Lebih lanjut Said mengatakan keterlibatan BI dalam pembiayaan yang dibutuhkan oleh pemerintah harus dimasukan dalam draf revisi UU BI pada perubahan ayat 1 sampai 3 pasal 56 .
Karena itu, revisi UU BI ini harus memuat praktik skema burden sharing yang telah dilaksanakan oleh BI dan pemerintah.
“Saya kira, poin ini sangat penting untuk ditambahkan dalam revisi UU BI,” tegasnya.

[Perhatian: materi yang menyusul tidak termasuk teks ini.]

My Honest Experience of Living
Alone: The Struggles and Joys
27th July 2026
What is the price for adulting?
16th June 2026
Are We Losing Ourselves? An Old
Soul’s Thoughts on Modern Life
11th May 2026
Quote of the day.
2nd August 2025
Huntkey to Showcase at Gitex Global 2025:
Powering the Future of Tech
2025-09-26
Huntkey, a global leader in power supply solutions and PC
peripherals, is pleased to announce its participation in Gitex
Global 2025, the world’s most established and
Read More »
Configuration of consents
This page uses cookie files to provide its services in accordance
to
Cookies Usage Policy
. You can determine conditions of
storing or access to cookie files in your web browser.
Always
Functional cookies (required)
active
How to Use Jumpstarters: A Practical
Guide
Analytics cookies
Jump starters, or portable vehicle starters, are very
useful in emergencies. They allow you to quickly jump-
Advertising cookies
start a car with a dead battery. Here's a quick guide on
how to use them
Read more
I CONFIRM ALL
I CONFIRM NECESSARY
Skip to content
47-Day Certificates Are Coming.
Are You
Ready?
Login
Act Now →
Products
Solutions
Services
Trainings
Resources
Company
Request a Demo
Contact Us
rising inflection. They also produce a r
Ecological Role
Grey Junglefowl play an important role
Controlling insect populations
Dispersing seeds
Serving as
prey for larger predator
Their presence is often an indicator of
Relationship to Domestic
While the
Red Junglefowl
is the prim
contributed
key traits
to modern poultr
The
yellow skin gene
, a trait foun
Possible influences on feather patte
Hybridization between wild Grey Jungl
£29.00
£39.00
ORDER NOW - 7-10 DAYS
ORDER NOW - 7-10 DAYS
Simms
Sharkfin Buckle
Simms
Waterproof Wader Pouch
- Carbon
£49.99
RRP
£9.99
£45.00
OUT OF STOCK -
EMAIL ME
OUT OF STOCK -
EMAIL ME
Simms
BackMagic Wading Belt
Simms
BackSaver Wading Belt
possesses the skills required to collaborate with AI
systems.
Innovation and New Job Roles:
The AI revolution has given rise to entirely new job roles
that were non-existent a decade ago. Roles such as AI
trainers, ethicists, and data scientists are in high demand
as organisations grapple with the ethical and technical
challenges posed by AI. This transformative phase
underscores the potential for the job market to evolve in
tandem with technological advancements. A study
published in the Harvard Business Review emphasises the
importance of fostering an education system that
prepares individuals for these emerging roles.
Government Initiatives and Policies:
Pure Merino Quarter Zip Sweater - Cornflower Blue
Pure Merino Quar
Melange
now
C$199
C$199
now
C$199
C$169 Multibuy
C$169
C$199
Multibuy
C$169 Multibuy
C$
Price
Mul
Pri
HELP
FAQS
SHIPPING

Ketua DPP PDIP Bidang Perekonomian ini juga mendukung pasal 58A yang merupakan pasal tambahan yang dituangkan dalam Undang Undang 3 tahun 2004 tentang Perubahan UU No 23 tahun 1999 menambahkan Badan Supervisi BI (BSBI).
“Saya lebih sepakat menguatkan kewenangan BSBI bukan sekedar alat bantu DPR. Penguatan kewenangan BSBI ini diperlukan selayaknya lembaga pengawas lembaga tinggi negara lainnya. Kita perlu mencotoh kewenangan Dewan Pengawas KPK,” ujarnya.
Said juga berharap agar revisi UU BI ini memikirkan agar BI berperan bisa lebih dalam pada sektor riil, khususnya UMKM.
Sebab UMKM ini adalah wajah dari ekonomi nasional.
Bahkan kontribusinya terhadap Produk Domestik Bruto (PDB) lebih dari 60 persen.
“Terlalu besar kalau hanya semata di urus oleh pemerintah melalui sisi fiskal,” jelasnya.